Answer these questions from the passage below on the Shin Bet and 7 October:
1. According to the article the passage cites, how many Shin Bet operatives were killed that day?
2. How does the Haaretz casualties database characterize Smadar Mor Idan?
3. What were attack helicopter pilots told they had permission to do, and where?

##### Passage

Acting on the orders of young officers from the so-called “Fire Canopy” mobile command center, attack helicopter pilots were also told: “You have permission [to open fire] until further notice – and throughout the entire area.”
The article also reveals the fact that dozens of operatives from Israel’s domestic torture and assassination secret police agency the Shin Bet took part in the battles of 7 October.
Director Ronen Bar personally ordered “anyone who can carry a weapon” to mobilize, saying that “all employees with combat training who had weapons [should] go south and help in the fighting.”
According to the article, 10 Shin Bet operatives were killed that day.
If this is accurate, it’s likely that another 10 of the civilians named as Israeli casualties were armed Shin Bet officers.
The casualties database maintained by Israeli newspaper Haaretz as of this writing still names three of these Shin Bet officers as Yossi Tahar, Smadar Mor Idan and Omer Gvera.
Idan is characterized as a “civilian” while Tahar and Gvera are listed only as part of the “emergency services.” All three are also categorized as “Victims of October 7.”
Bergman and Zitun’s article seems to be causing waves in Israeli society, where the families of the remaining Israeli captives held in Gaza are trying to pressure the government to agree to a prisoner exchange deal with Hamas.

##########
##### Source material

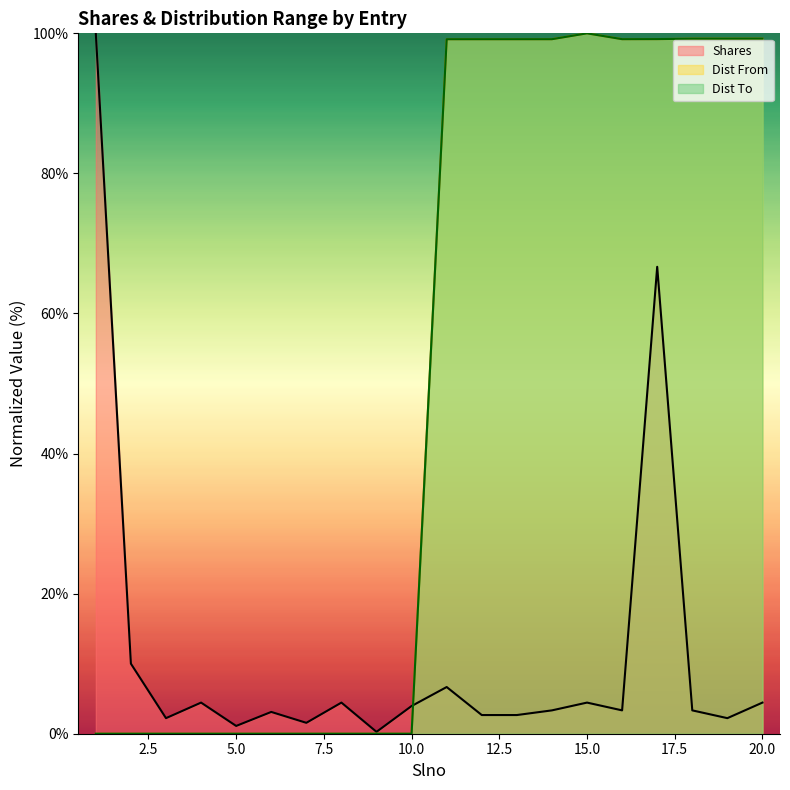

At which category does Dist From reach its first local valley?

16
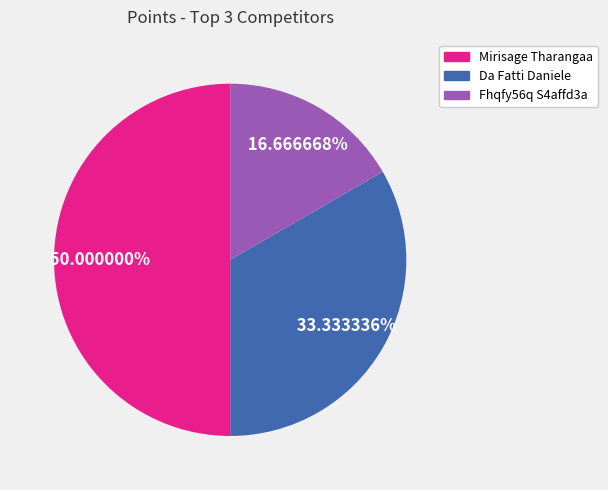

How much of the chart is everything except Mirisage Tharangaa?

50.0%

##########

Written answer:
1. 10.
2. As a "civilian."
3. To open fire, until further notice, throughout the entire area.